### Exercise objective
The records that follow are to be reproduced exactly. Any pictures in them are left out.

Dataset entries
◆ ◆ ◆ ◆ ◆ ◆ ◆

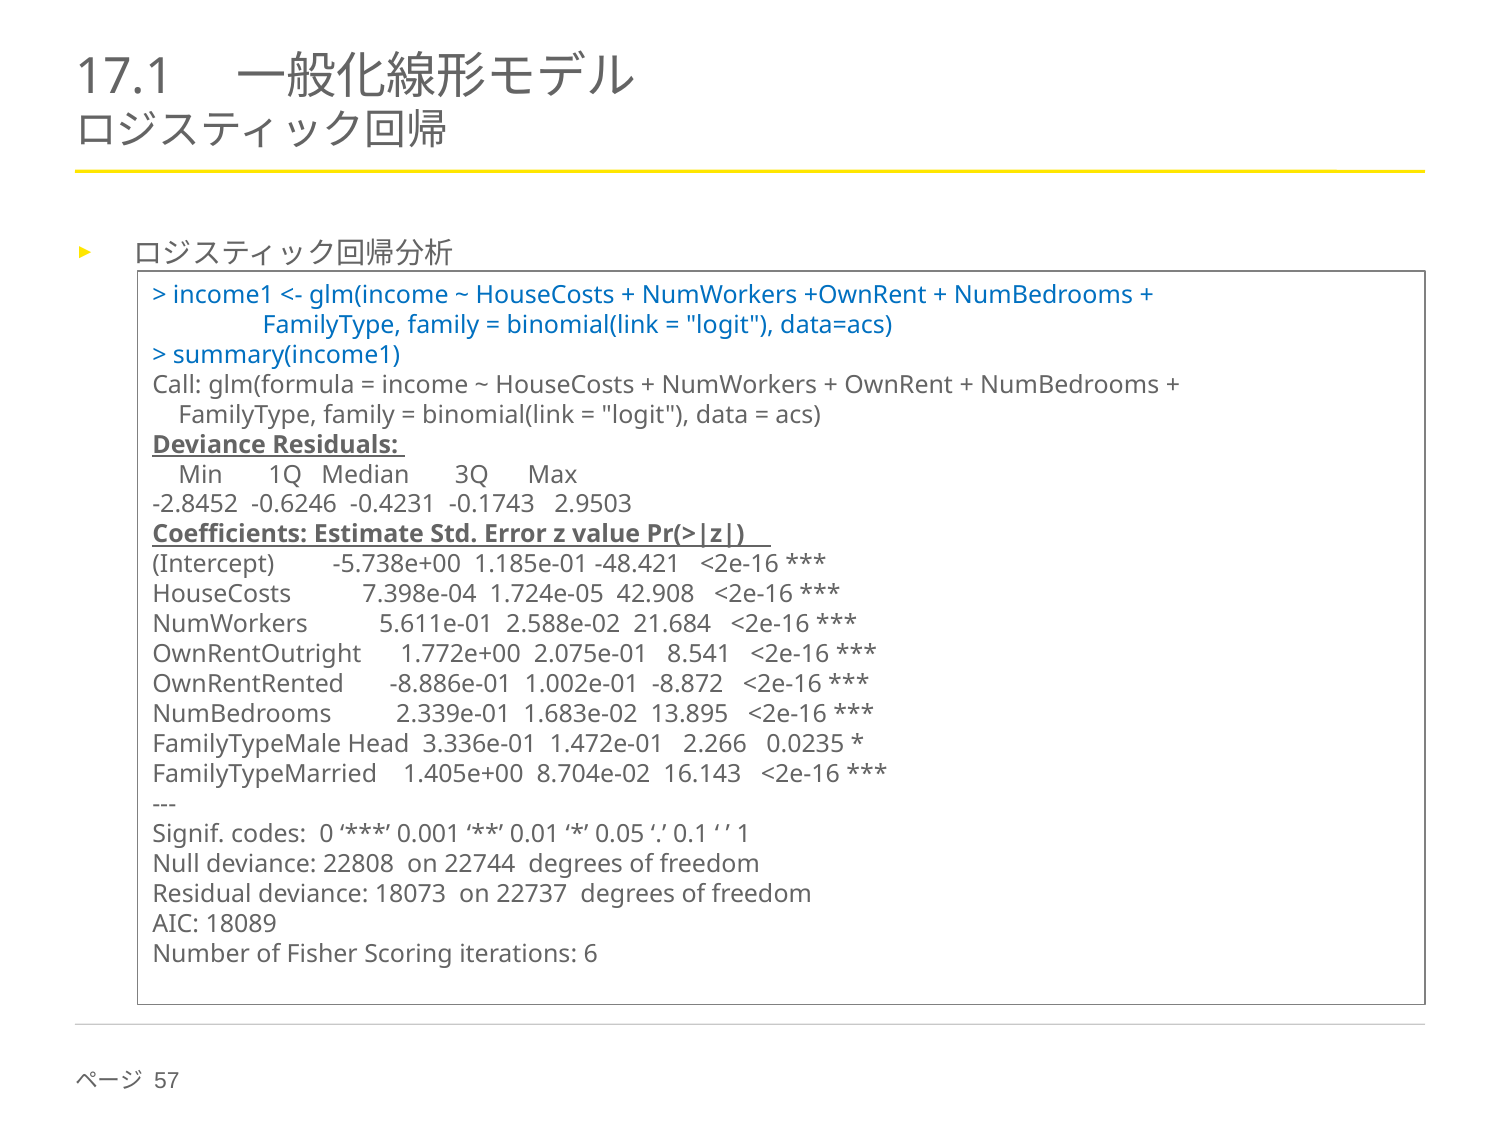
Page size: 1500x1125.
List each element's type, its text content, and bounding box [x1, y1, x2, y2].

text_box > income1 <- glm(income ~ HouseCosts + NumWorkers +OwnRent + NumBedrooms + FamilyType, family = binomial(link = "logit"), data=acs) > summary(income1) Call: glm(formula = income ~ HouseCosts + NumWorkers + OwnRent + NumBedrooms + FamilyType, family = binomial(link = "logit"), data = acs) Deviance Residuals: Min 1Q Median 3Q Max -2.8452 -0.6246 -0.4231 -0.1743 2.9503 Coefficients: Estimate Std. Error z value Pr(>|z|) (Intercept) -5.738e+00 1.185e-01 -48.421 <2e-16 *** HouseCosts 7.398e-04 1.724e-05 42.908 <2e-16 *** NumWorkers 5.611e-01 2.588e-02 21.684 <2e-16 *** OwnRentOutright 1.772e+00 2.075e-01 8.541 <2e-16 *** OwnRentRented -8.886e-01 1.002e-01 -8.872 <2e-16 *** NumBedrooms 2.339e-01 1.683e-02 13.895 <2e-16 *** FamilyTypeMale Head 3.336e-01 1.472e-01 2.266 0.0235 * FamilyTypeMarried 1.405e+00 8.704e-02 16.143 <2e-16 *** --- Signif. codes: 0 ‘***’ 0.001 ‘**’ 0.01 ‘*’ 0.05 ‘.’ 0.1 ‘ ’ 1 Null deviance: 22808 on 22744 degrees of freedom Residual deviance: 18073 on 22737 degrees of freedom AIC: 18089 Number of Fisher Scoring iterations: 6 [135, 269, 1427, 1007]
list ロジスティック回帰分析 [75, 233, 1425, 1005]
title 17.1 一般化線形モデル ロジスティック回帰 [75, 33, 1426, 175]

◆ ◆ ◆ ◆ ◆ ◆ ◆

### Solution for this task
Page size: 1500x1125.
List each element's type, its text content, and bounding box [x1, y1, x2, y2].

text_box > income1 <- glm(income ~ HouseCosts + NumWorkers +OwnRent + NumBedrooms + FamilyType, family = binomial(link = "logit"), data=acs) > summary(income1) Call: glm(formula = income ~ HouseCosts + NumWorkers + OwnRent + NumBedrooms + FamilyType, family = binomial(link = "logit"), data = acs) Deviance Residuals: Min 1Q Median 3Q Max -2.8452 -0.6246 -0.4231 -0.1743 2.9503 Coefficients: Estimate Std. Error z value Pr(>|z|) (Intercept) -5.738e+00 1.185e-01 -48.421 <2e-16 *** HouseCosts 7.398e-04 1.724e-05 42.908 <2e-16 *** NumWorkers 5.611e-01 2.588e-02 21.684 <2e-16 *** OwnRentOutright 1.772e+00 2.075e-01 8.541 <2e-16 *** OwnRentRented -8.886e-01 1.002e-01 -8.872 <2e-16 *** NumBedrooms 2.339e-01 1.683e-02 13.895 <2e-16 *** FamilyTypeMale Head 3.336e-01 1.472e-01 2.266 0.0235 * FamilyTypeMarried 1.405e+00 8.704e-02 16.143 <2e-16 *** --- Signif. codes: 0 ‘***’ 0.001 ‘**’ 0.01 ‘*’ 0.05 ‘.’ 0.1 ‘ ’ 1 Null deviance: 22808 on 22744 degrees of freedom Residual deviance: 18073 on 22737 degrees of freedom AIC: 18089 Number of Fisher Scoring iterations: 6 [135, 269, 1427, 1007]
list ロジスティック回帰分析 [75, 233, 1425, 1005]
title 17.1 一般化線形モデル ロジスティック回帰 [75, 33, 1426, 175]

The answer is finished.